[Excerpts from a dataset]
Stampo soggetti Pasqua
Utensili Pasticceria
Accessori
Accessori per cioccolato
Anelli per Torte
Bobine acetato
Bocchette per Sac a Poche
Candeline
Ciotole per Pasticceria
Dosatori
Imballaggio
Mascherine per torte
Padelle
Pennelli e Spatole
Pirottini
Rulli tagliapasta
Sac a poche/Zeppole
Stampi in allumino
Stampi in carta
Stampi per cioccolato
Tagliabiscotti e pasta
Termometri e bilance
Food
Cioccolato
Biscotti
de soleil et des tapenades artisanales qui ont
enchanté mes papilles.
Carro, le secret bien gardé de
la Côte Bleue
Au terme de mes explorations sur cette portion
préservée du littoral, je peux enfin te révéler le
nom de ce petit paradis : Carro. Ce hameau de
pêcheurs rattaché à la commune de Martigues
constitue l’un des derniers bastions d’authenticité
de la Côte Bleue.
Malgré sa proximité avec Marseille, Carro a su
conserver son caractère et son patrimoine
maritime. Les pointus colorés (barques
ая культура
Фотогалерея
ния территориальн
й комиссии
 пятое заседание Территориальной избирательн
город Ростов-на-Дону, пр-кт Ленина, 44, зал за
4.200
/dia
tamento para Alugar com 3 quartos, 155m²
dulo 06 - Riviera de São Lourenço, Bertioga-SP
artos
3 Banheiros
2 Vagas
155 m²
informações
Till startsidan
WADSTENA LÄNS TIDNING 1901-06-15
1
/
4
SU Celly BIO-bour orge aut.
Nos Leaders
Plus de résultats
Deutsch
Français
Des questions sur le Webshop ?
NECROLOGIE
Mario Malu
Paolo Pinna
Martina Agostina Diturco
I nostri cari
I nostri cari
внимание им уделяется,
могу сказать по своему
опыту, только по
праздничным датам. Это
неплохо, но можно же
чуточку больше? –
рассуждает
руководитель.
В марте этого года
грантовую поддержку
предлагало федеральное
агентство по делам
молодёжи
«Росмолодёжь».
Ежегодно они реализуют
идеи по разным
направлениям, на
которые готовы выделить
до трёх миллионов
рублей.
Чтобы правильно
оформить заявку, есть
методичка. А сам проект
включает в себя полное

[To-do item]: State how many lines in the records above contain the word "Stampi", and give only that number.

[Written solution]: 3